= Alice Wilkes =

Servant to Catherine Howard (16th century)

Alice Wilkes (also spelt Welkes, married name Alice Restwold) was an English servant to Catherine Howard, the fifth wife of Henry VIII of England and was a significant witness in Queen Catherine's trial for treason and adultery.

== Biography ==
Wilkes was member of the household of Agnes Howard, Duchess of Norfolk, with Catherine Howard. When Catherine became queen, Wilkes was appointed as one of her chamberers. Catherine Howard gave Wilkes "upper and nether habiliments of goldsmith's work for the French hood and a tablet of gold".

Wilkes was a significant witness in Queen Catherine's trial for treason and adultery.
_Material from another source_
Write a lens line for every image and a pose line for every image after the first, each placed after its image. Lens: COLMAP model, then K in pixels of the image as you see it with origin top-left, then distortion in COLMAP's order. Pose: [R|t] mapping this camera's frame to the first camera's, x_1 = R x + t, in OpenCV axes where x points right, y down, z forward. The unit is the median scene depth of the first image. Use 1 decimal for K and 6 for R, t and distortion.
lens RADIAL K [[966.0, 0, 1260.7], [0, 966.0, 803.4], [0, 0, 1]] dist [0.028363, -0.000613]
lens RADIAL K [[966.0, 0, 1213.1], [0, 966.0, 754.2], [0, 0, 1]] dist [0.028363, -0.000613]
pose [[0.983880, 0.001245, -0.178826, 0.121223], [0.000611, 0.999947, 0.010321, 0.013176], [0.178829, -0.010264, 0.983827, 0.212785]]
She was first questioned about her former mistress on 5 November 1541 and by 22 December had "pleaded guilty to misprision of treason as having concealed the facts of the Queen’s behaviour."

After questioning, Wilkes informed that Francis Dereham had spent his nights in Catherine’s bed whilst in the household of Agnes Howard 1538, prior to her marriage to the King. Wilkes also slept in this bed and was allegedly "so irritated by the couples puffing and blowing" as they had sex that she asked to switch beds.

Alice's husband was Anthony Restwold, the son of Edward Restwold and Agnes Restwold (later Waterton). He was a Member (MP) of the Parliament of England for New Woodstock in November 1554 and for Aylesbury in 1555.